By Mark Buckshon
Northern Ontario Construction News staff writer
A Superior Court judge has dismissed an appeal by the Ministry of Transportation (MTO), confirming a $14 million arbitral award for Bot Construction related to unanticipated rock excavation costs on the Highway 69 expansion project.
In a decision released Nov. 5, Justice John Callaghan ruled that the construction company could not have reasonably foreseen the massive quantity of excess blast rock encountered during the project, rejecting the province’s argument that the contractor’s methods were to blame.
“Not a balanced job”
The dispute stems from a 2012 contract to expand an 11.2-kilometre section of Highway 69 near Sudbury from two to four lanes. The project required Bot Construction to blast approximately one million cubic metres of Canadian Shield rock, which was intended to be used for road embankments.
The contract was designed as a “balanced job,” implying that the amount of rock blasted would roughly equal the material needed for construction, with minimal surplus. At the time of tendering, the estimated excess rock was a mere 4,445 cubic metres.
However, by the project’s end, Bot Construction was left managing over 118,000 cubic metres of excess rock.
“As it happened, in the end, this was not a balanced job,” Justice Callaghan wrote in his decision.
The “over-drilling” argument rejected
According to court filings, the MTO argued that the excess rock was not a design failure but the result of “over-drilling” by Bot’s blasting subcontractor, Castonguay Blasting Ltd. The Ministry contended that the contractor blasted below the “pay line,” generating waste rock that was their own responsibility to manage.
The arbitrator—and subsequently the Superior Court—rejected this claim. The arbitrator found that Castonguay had “drilled the absolute minimum required to achieve the desired rock cut” and that there was no evidence of negligence.

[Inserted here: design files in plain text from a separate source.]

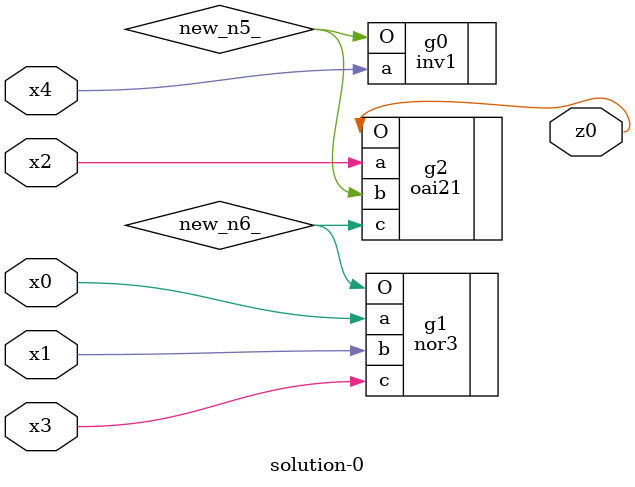
<source format=v>
module \solution-0 (
  x0, x1, x2, x3, x4,
  z0 );
  input x0, x1, x2, x3, x4;
  output z0;
  wire new_n5_, new_n6_;
  inv1  g0(.a(x4), .O(new_n5_));
  nor3  g1(.a(x0), .b(x1), .c(x3), .O(new_n6_));
  oai21  g2(.a(x2), .b(new_n5_), .c(new_n6_), .O(z0));
endmodule

</source>
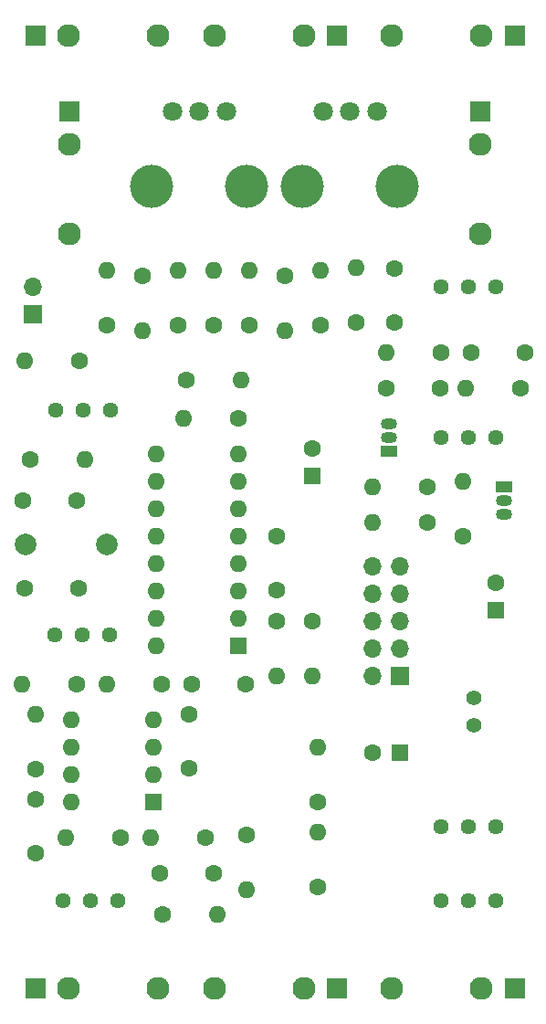
<source format=gbr>
G04 #@! TF.GenerationSoftware,KiCad,Pcbnew,(5.1.0)-1*
G04 #@! TF.CreationDate,2019-04-22T00:57:04-04:00*
G04 #@! TF.ProjectId,cem3340-module_REDDIT,63656d33-3334-4302-9d6d-6f64756c655f,rev?*
G04 #@! TF.SameCoordinates,Original*
G04 #@! TF.FileFunction,Soldermask,Bot*
G04 #@! TF.FilePolarity,Negative*
%FSLAX46Y46*%
G04 Gerber Fmt 4.6, Leading zero omitted, Abs format (unit mm)*
G04 Created by KiCad (PCBNEW (5.1.0)-1) date 2019-04-22 00:57:04*
%MOMM*%
%LPD*%
G04 APERTURE LIST*
%ADD10C,1.440000*%
%ADD11C,1.600000*%
%ADD12R,1.600000X1.600000*%
%ADD13C,2.000000*%
%ADD14R,1.500000X1.050000*%
%ADD15O,1.500000X1.050000*%
%ADD16C,2.130000*%
%ADD17R,1.830000X1.930000*%
%ADD18R,1.930000X1.830000*%
%ADD19R,1.700000X1.700000*%
%ADD20O,1.700000X1.700000*%
%ADD21O,1.600000X1.600000*%
%ADD22C,4.000000*%
%ADD23C,1.800000*%
%ADD24C,1.400000*%
G04 APERTURE END LIST*
D10*
X195580000Y-136652000D03*
X198120000Y-136652000D03*
X200660000Y-136652000D03*
X235712000Y-93726000D03*
X233172000Y-93726000D03*
X230632000Y-93726000D03*
X194945000Y-91186000D03*
X197485000Y-91186000D03*
X200025000Y-91186000D03*
X194818000Y-112014000D03*
X197358000Y-112014000D03*
X199898000Y-112014000D03*
X235712000Y-79756000D03*
X233172000Y-79756000D03*
X230632000Y-79756000D03*
X235712000Y-129794000D03*
X233172000Y-129794000D03*
X230632000Y-129794000D03*
X235712000Y-136652000D03*
X233172000Y-136652000D03*
X230632000Y-136652000D03*
D11*
X238426000Y-85852000D03*
X233426000Y-85852000D03*
X225552000Y-89154000D03*
X230552000Y-89154000D03*
X226314000Y-78058000D03*
X226314000Y-83058000D03*
X209550000Y-134112000D03*
X204550000Y-134112000D03*
X196850000Y-99568000D03*
X191850000Y-99568000D03*
X224322000Y-122936000D03*
D12*
X226822000Y-122936000D03*
X235712000Y-109728000D03*
D11*
X235712000Y-107228000D03*
X197024000Y-107696000D03*
X192024000Y-107696000D03*
D12*
X218694000Y-97282000D03*
D11*
X218694000Y-94782000D03*
X215392000Y-102870000D03*
X215392000Y-107870000D03*
X193040000Y-127254000D03*
X193040000Y-132254000D03*
X207264000Y-124380000D03*
X207264000Y-119380000D03*
X212518000Y-116586000D03*
X207518000Y-116586000D03*
D13*
X199644000Y-103632000D03*
X192144000Y-103632000D03*
D14*
X236474000Y-98298000D03*
D15*
X236474000Y-100838000D03*
X236474000Y-99568000D03*
D16*
X226090000Y-56515000D03*
D17*
X237490000Y-56515000D03*
D16*
X234390000Y-56515000D03*
X196215000Y-66600000D03*
D18*
X196215000Y-63500000D03*
D16*
X196215000Y-74900000D03*
X217945000Y-56515000D03*
D17*
X221045000Y-56515000D03*
D16*
X209645000Y-56515000D03*
X226090000Y-144780000D03*
D17*
X237490000Y-144780000D03*
D16*
X234390000Y-144780000D03*
X217945000Y-144780000D03*
D17*
X221045000Y-144780000D03*
D16*
X209645000Y-144780000D03*
D19*
X226822000Y-115824000D03*
D20*
X224282000Y-115824000D03*
X226822000Y-113284000D03*
X224282000Y-113284000D03*
X226822000Y-110744000D03*
X224282000Y-110744000D03*
X226822000Y-108204000D03*
X224282000Y-108204000D03*
X226822000Y-105664000D03*
X224282000Y-105664000D03*
D19*
X192786000Y-82296000D03*
D20*
X192786000Y-79756000D03*
D16*
X234315000Y-66600000D03*
D18*
X234315000Y-63500000D03*
D16*
X234315000Y-74900000D03*
X204440000Y-56515000D03*
D17*
X193040000Y-56515000D03*
D16*
X196140000Y-56515000D03*
X204440000Y-144780000D03*
D17*
X193040000Y-144780000D03*
D16*
X196140000Y-144780000D03*
D11*
X211836000Y-91948000D03*
D21*
X206756000Y-91948000D03*
X199644000Y-78232000D03*
D11*
X199644000Y-83312000D03*
X204851000Y-137922000D03*
D21*
X209931000Y-137922000D03*
D11*
X212598000Y-130556000D03*
D21*
X212598000Y-135636000D03*
D11*
X207010000Y-88392000D03*
D21*
X212090000Y-88392000D03*
X199644000Y-116586000D03*
D11*
X204724000Y-116586000D03*
D21*
X197612000Y-95758000D03*
D11*
X192532000Y-95758000D03*
D21*
X219202000Y-130302000D03*
D11*
X219202000Y-135382000D03*
X215392000Y-110744000D03*
D21*
X215392000Y-115824000D03*
D11*
X197104000Y-86614000D03*
D21*
X192024000Y-86614000D03*
X219202000Y-122428000D03*
D11*
X219202000Y-127508000D03*
D21*
X212852000Y-78232000D03*
D11*
X212852000Y-83312000D03*
X219456000Y-83312000D03*
D21*
X219456000Y-78232000D03*
X225552000Y-85852000D03*
D11*
X230632000Y-85852000D03*
X218694000Y-110744000D03*
D21*
X218694000Y-115824000D03*
D11*
X202946000Y-78740000D03*
D21*
X202946000Y-83820000D03*
X206248000Y-78232000D03*
D11*
X206248000Y-83312000D03*
D21*
X195834000Y-130810000D03*
D11*
X200914000Y-130810000D03*
X208788000Y-130810000D03*
D21*
X203708000Y-130810000D03*
D11*
X232664000Y-102870000D03*
D21*
X232664000Y-97790000D03*
D11*
X229362000Y-101600000D03*
D21*
X224282000Y-101600000D03*
D11*
X216154000Y-78740000D03*
D21*
X216154000Y-83820000D03*
X193040000Y-119380000D03*
D11*
X193040000Y-124460000D03*
D21*
X224282000Y-98298000D03*
D11*
X229362000Y-98298000D03*
D21*
X191770000Y-116586000D03*
D11*
X196850000Y-116586000D03*
D21*
X222758000Y-77978000D03*
D11*
X222758000Y-83058000D03*
X209550000Y-83312000D03*
D21*
X209550000Y-78232000D03*
X232918000Y-89154000D03*
D11*
X237998000Y-89154000D03*
D22*
X217810000Y-70500000D03*
X226610000Y-70500000D03*
D23*
X219710000Y-63500000D03*
X222210000Y-63500000D03*
X224710000Y-63500000D03*
X210740000Y-63500000D03*
X208240000Y-63500000D03*
X205740000Y-63500000D03*
D22*
X212640000Y-70500000D03*
X203840000Y-70500000D03*
D24*
X233680000Y-120396000D03*
X233680000Y-117856000D03*
D12*
X203962000Y-127508000D03*
D21*
X196342000Y-119888000D03*
X203962000Y-124968000D03*
X196342000Y-122428000D03*
X203962000Y-122428000D03*
X196342000Y-124968000D03*
X203962000Y-119888000D03*
X196342000Y-127508000D03*
D12*
X211836000Y-113030000D03*
D21*
X204216000Y-95250000D03*
X211836000Y-110490000D03*
X204216000Y-97790000D03*
X211836000Y-107950000D03*
X204216000Y-100330000D03*
X211836000Y-105410000D03*
X204216000Y-102870000D03*
X211836000Y-102870000D03*
X204216000Y-105410000D03*
X211836000Y-100330000D03*
X204216000Y-107950000D03*
X211836000Y-97790000D03*
X204216000Y-110490000D03*
X211836000Y-95250000D03*
X204216000Y-113030000D03*
D15*
X225806000Y-93726000D03*
X225806000Y-92456000D03*
D14*
X225806000Y-94996000D03*
M02*

</source>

Instead, the excess was attributed to unforeseen site conditions, including “standalone shatter” (rock breakage beyond the blast zone) and design inconsistencies.
As reported by CTV News, the court found the MTO “did not acknowledge there was excess rock” for a significant period, even when estimates of the surplus reached 75,000 cubic metres.
Damages based on actual costs
The MTO also disputed the calculation of damages, arguing that a simple arithmetic error by Bot had overstated the quantity of excess rock by approximately 38,000 cubic metres. The Ministry suggested the award should be discounted by 32 per cent.
Justice Callaghan upheld the arbitrator’s decision to award damages based on the “actual costs incurred” by Bot to manage, haul, and double-handle the rock, rather than a strict unit-price calculation based on volume. The court noted that because the contract provided no designated disposal site for such a large volume of rock, Bot was forced to move the material repeatedly to keep the project progressing.
“The Arbitrator’s fundamental factual finding was that the Excess Rock was unanticipated and could not have been reasonably foreseen at the time of tendering,” Callaghan wrote.
Background
The legal battle has been ongoing for years. As detailed in a 2021 motion regarding discovery, the parties have a history of litigation over rock overbreak issues dating back to 1994. In the current case, the MTO attempted to rely on those past precedents to argue that a “reasonable contractor” would have built a 10 per cent contingency for overbreak into their bid.
However, the arbitrator ruled that the specific conditions on the Highway 69 project—including a lack of disposal sites in the design—constituted a “change in the character of the work” that shifted liability to the province.
According to CTV News, the decision secures approximately $14 million in compensation for the Sudbury-based company.
The court dismissed the appeal and requested the parties agree on costs within 10 days.